Gerry Creaney

Personal information
- Full name: Gerard Thomas Creaney
- Date of birth: 13 April 1970 (age 55)
- Place of birth: Coatbridge, Scotland
- Position(s): Striker

Youth career
- 0000–1987: Celtic

Senior career*
- Years: Team / Apps / (Gls)
- 1987–1994: Celtic / 112 / (36)
- 1994–1995: Portsmouth / 60 / (32)
- 1995–1998: Manchester City / 21 / (4)
- 1996: → Oldham Athletic (loan) / 9 / (2)
- 1996: → Ipswich Town (loan) / 6 / (1)
- 1997: → Burnley (loan) / 10 / (8)
- 1998: → Chesterfield (loan) / 4 / (0)
- 1998–1999: St Mirren / 12 / (3)
- 1999: Notts County / 16 / (3)
- 1999: TPV / 1 / (0)
- 2000: Raith Rovers / 6 / (1)
- 2000: Queen of the South / 1 / (0)
- 2000: Clydebank / 3 / (0)
- Total:  / 261 / (90)

International career
- 1990–1992: Scotland under-21 / 12 / (5)
- 1995: Scotland B / 1 / (0)

= Gerry Creaney =

Scottish footballer

Gerard Thomas Creaney (born 13 April 1970) is a Scottish former footballer, who played as a striker.

==Career==
Creaney began his career with Celtic, signing from the boys club and making his competitive debut in the first team on 24 March 1990 in a 0–0 draw away at Dunfermline. He played in a further five games for Celtic that season, and scored his first goal in a 1–1 draw against Dundee on 21 April 1990. Creaney featured regularly for Celtic the following season, scoring in a win against Dundee United in the league cup semi-final, then netting twice in a 3–2 win over St Mirren, scoring the winning goal in the last minute. In November 1990, Creaney played in the 1990 Scottish League Cup Final against Rangers, but Celtic lost 2–1 after extra time. In March 1991, he opened the scoring for Celtic in a 2–0 win over Rangers in a Scottish Cup tie at Parkhead. The match however is best remembered for the four red cards shown; three Rangers and one Celtic player all being sent off in a torrid second half. Creaney went on to make a total of 37 appearances for Celtic in all competitions that season, scoring 10 goals.

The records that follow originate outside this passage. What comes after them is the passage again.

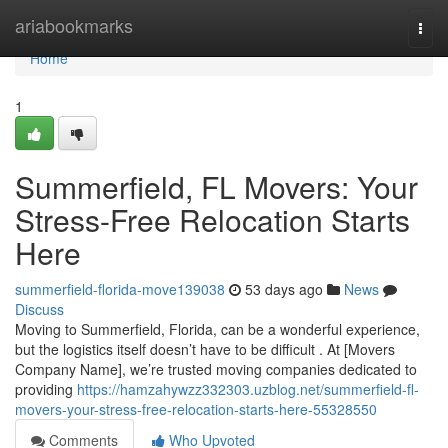
Home
ariabookmarks
Togg
navi
Home
1
Summerfield, FL Movers: Your
Stress-Free Relocation Starts
Here
summerfield-florida-move139038
53 days ago
News
Discuss
Moving to Summerfield, Florida, can be a wonderful experience,
but the logistics itself doesn’t have to be difficult . At [Movers
Company Name], we’re trusted moving companies dedicated to
providing
https://hamzahywzz332303.uzblog.net/summerfield-fl-
movers-your-stress-free-relocation-starts-here-55328550
Comments
Who Upvoted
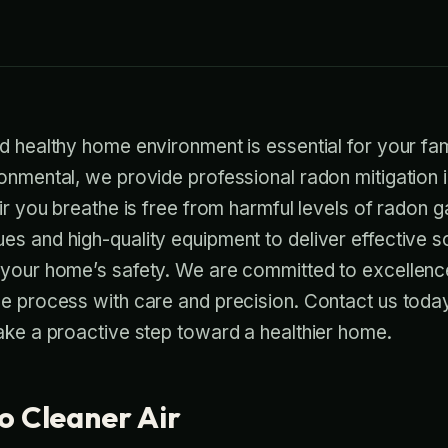
d healthy home environment is essential for your fam
onmental, we provide professional radon mitigation in
air you breathe is free from harmful levels of radon 
s and high-quality equipment to deliver effective so
 your home’s safety. We are committed to excellenc
he process with care and precision. Contact us toda
ake a proactive step toward a healthier home.
o Cleaner Air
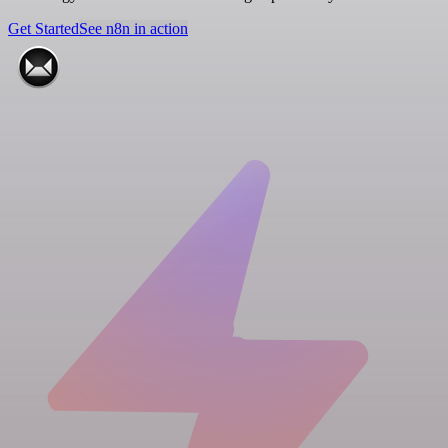
Get Started
See n8n in action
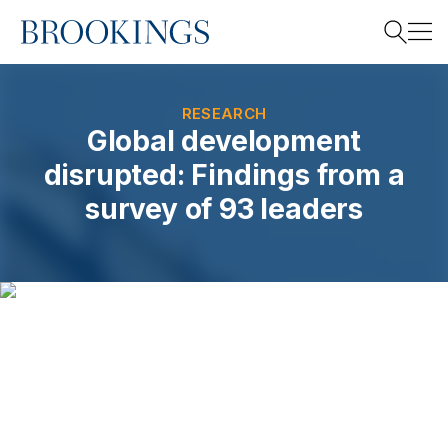
Home
Search
RESEARCH
Global development
disrupted: Findings from a
Search
survey of 93 leaders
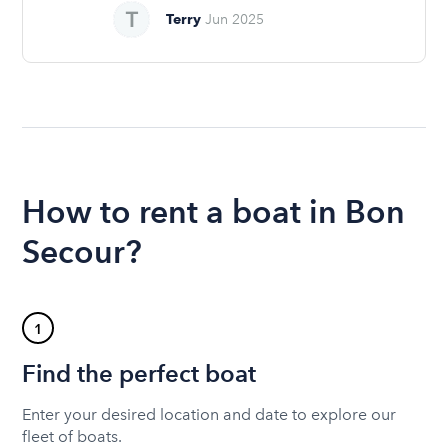
Terry
Jun 2025
How to rent a boat in Bon
Secour?
1
Find the perfect boat
Enter your desired location and date to explore our
fleet of boats.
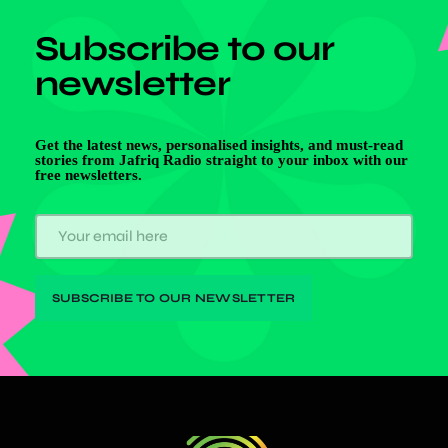
Subscribe to our
newsletter
Get the latest news, personalised insights, and must-read
stories from Jafriq Radio straight to your inbox with our
free newsletters.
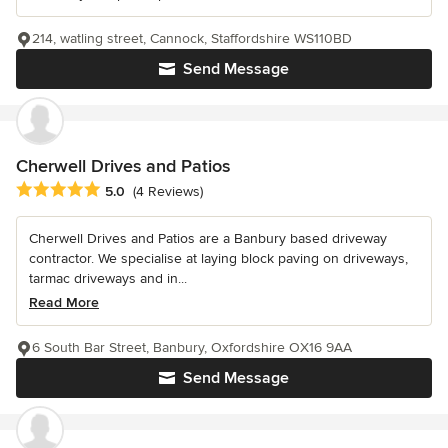
214, watling street, Cannock, Staffordshire WS110BD
Send Message
Cherwell Drives and Patios
Average rating: 5 out of 5 stars
5.0
(4 Reviews)
Cherwell Drives and Patios are a Banbury based driveway
contractor. We specialise at laying block paving on driveways,
tarmac driveways and in...
Read More
6 South Bar Street, Banbury, Oxfordshire OX16 9AA
Send Message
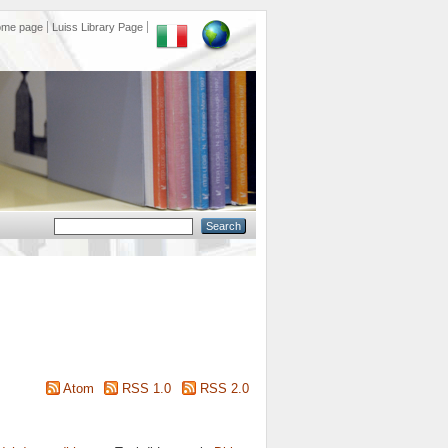
ome page
Luiss Library Page
Atom
RSS 1.0
RSS 2.0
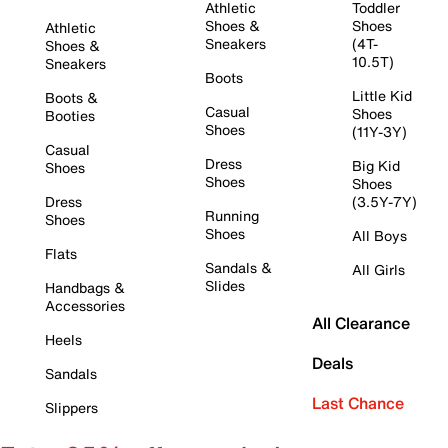
Athletic
Toddler
Shoes &
Shoes
Athletic
Sneakers
(4T-
Shoes &
10.5T)
Sneakers
Boots
Little Kid
Boots &
Casual
Shoes
Booties
Shoes
(11Y-3Y)
Casual
Dress
Big Kid
Shoes
Shoes
Shoes
Dress
(3.5Y-7Y)
Running
Shoes
Shoes
All Boys
Flats
Sandals &
All Girls
Slides
Handbags &
Accessories
All Clearance
Heels
Deals
Sandals
Last Chance
Slippers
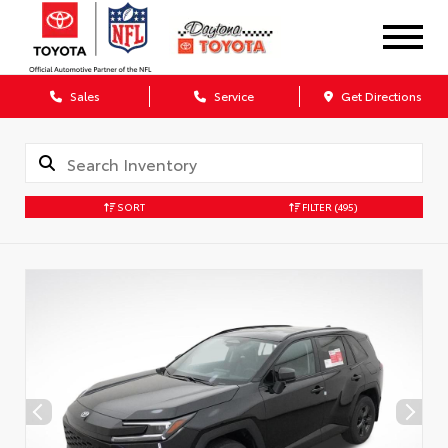
Sales
Service
Get Directions
SORT
FILTER
(495)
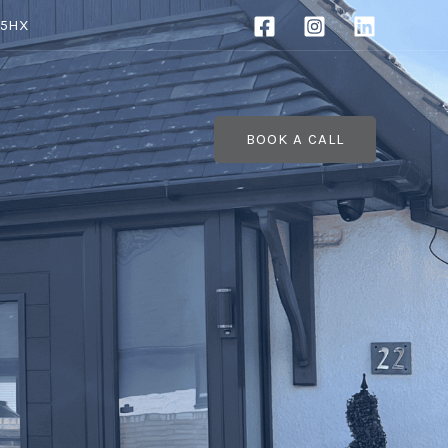
 5HX
BOOK A CALL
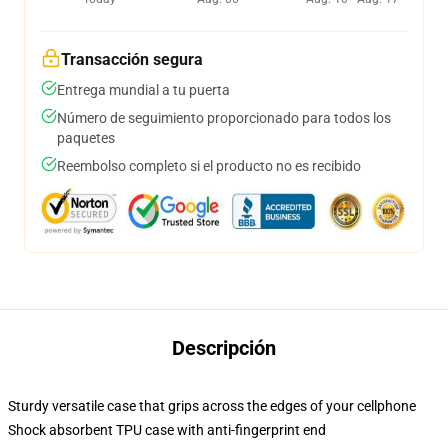
Transacción segura
Entrega mundial a tu puerta
Número de seguimiento proporcionado para todos los
paquetes
Reembolso completo si el producto no es recibido
Descripción
Sturdy versatile case that grips across the edges of your cellphone
Shock absorbent TPU case with anti-fingerprint end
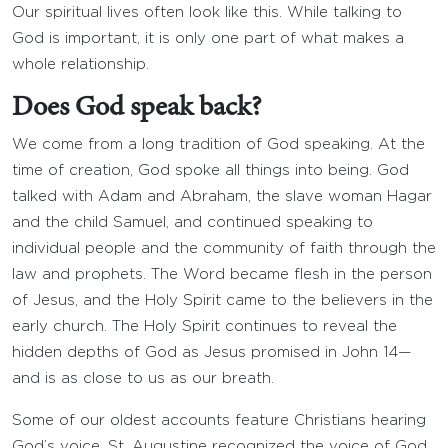
Our spiritual lives often look like this. While talking to
God is important, it is only one part of what makes a
whole relationship.
Does God speak back?
We come from a long tradition of God speaking. At the
time of creation, God spoke all things into being. God
talked with Adam and Abraham, the slave woman Hagar
and the child Samuel, and continued speaking to
individual people and the community of faith through the
law and prophets. The Word became flesh in the person
of Jesus, and the Holy Spirit came to the believers in the
early church. The Holy Spirit continues to reveal the
hidden depths of God as Jesus promised in John 14—
and is as close to us as our breath.
Some of our oldest accounts feature Christians hearing
God’s voice. St. Augustine recognized the voice of God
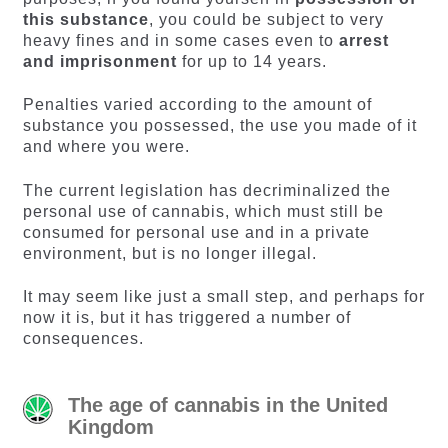
this substance
, you could be subject to very
heavy fines and in some cases even to
arrest
and imprisonment
for up to 14 years.
Penalties varied according to the amount of
substance you possessed, the use you made of it
and where you were.
The current legislation has decriminalized the
personal use of cannabis, which must still be
consumed for personal use and in a private
environment, but is no longer illegal.
It may seem like just a small step, and perhaps for
now it is, but it has triggered a number of
consequences.
The age of cannabis in the United
Kingdom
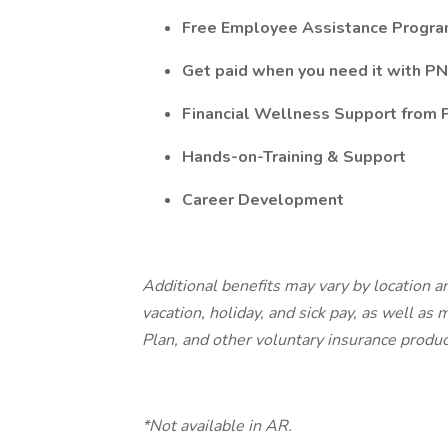
Free Employee Assistance Progr
Get paid when you need it with PN
Financial Wellness Support from
Hands-on-Training & Support
Career Development
Additional benefits may vary by location an
vacation, holiday, and sick pay, as well as
Plan, and other voluntary insurance produ
*Not available in AR.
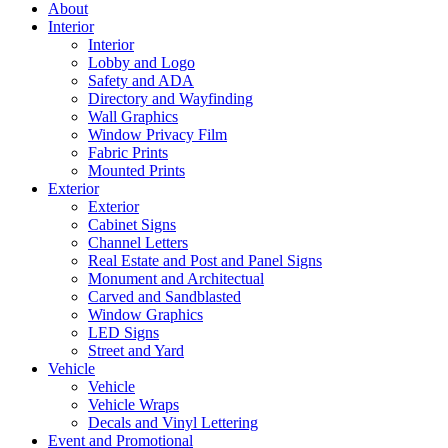
About
Interior
Interior
Lobby and Logo
Safety and ADA
Directory and Wayfinding
Wall Graphics
Window Privacy Film
Fabric Prints
Mounted Prints
Exterior
Exterior
Cabinet Signs
Channel Letters
Real Estate and Post and Panel Signs
Monument and Architectual
Carved and Sandblasted
Window Graphics
LED Signs
Street and Yard
Vehicle
Vehicle
Vehicle Wraps
Decals and Vinyl Lettering
Event and Promotional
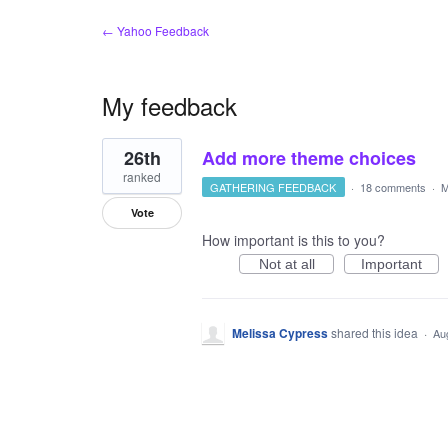
← Yahoo Feedback
My feedback
1
26th
Add more theme choices
result
found
ranked
GATHERING FEEDBACK
·
18 comments
·
M
Vote
How important is this to you?
Not at all
Important
Melissa Cypress
shared this idea
·
Au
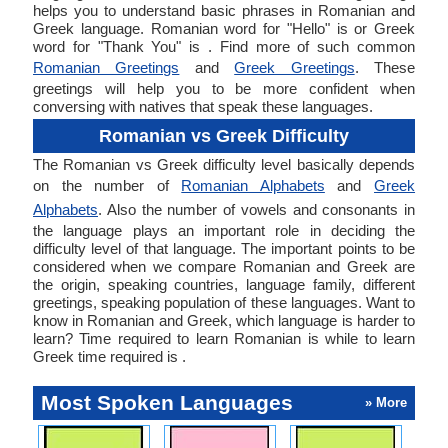
helps you to understand basic phrases in Romanian and
Greek language. Romanian word for "Hello" is or Greek
word for "Thank You" is . Find more of such common
Romanian Greetings
and
Greek Greetings
. These
greetings will help you to be more confident when
conversing with natives that speak these languages.
Romanian vs Greek Difficulty
The Romanian vs Greek difficulty level basically depends
on the number of
Romanian Alphabets
and
Greek
Alphabets
. Also the number of vowels and consonants in
the language plays an important role in deciding the
difficulty level of that language. The important points to be
considered when we compare Romanian and Greek are
the origin, speaking countries, language family, different
greetings, speaking population of these languages. Want to
know in Romanian and Greek, which language is harder to
learn? Time required to learn Romanian is while to learn
Greek time required is .
Most Spoken Languages
» More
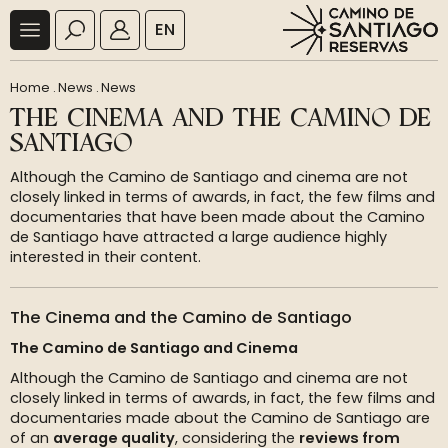
EN
Home
.
News
.
News
THE CINEMA AND THE CAMINO DE
SANTIAGO
Although the Camino de Santiago and cinema are not
closely linked in terms of awards, in fact, the few films and
documentaries that have been made about the Camino
de Santiago have attracted a large audience highly
interested in their content.
The Cinema and the Camino de Santiago
The Camino de Santiago and Cinema
Although the Camino de Santiago and cinema are not
closely linked in terms of awards, in fact, the few films and
documentaries made about the Camino de Santiago are
of an
average quality
, considering the
reviews from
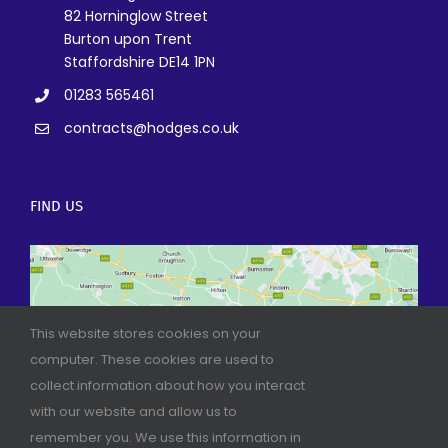
82 Horninglow Street
Burton upon Trent
Staffordshire DE14 1PN
01283 565461
contracts@hodges.co.uk
FIND US
This website stores cookies on your
computer. These cookies are used to
collect information about how you interact
with our website and allow us to
remember you. We use this information in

He played 113 times for the club, scoring 36 goals. It was during this time that he was capped for Scotland under-21, for whom he reached the 1992 European under-21 Championship semi-finals. At club level, he never fully established himself as a first choice striker with veterans such as Frank McAvennie and Charlie Nicholas still featuring prominently in the first team. Creaney's sole honour during his time in Glasgow was as a runner-up in the 1990–91 Scottish League Cup.

Creaney was transferred to Portsmouth in January 1994, going on to score 30 goals in just over 60 matches and earning a £1.5m-valued move to Manchester City eighteen months later, with City paying £500,000 and £1million-rated Paul Walsh moving to Fratton Park in exchange.

The move gave Creaney an opportunity to play Premier League football (which Portsmouth had failed to come anywhere near in spite of Creaney's fine form in Division One) where, despite scoring on his debut, he failed to prosper, scoring only four goals in his 21 City appearances. Later in the season he faced competition for the role as Uwe Rosler's strike partner from new arrival Nigel Clough, who was similarly disappointing.

He was loaned out to Oldham, Ipswich, Burnley and Chesterfield whilst at Maine Road before being released in 1999. He had brief spells at St Mirren, Notts County, Finnish side TPV, Raith Rovers and Clydebank before retiring in December 2000.

After retiring from playing football, Creaney became a qualified accountant. In January 2010 Creaney returned to football when he was named as assistant to manager Danny Drew at Bellshill Athletic. On 12 October 2010, Creaney become manager at Bellshill Athletic after Danny Drew resigned. He was appointed head of youth development at Dundee in October 2014, but left by this position by mutual consent in November 2015. He is married to Scottish Film Director Wilma Smith.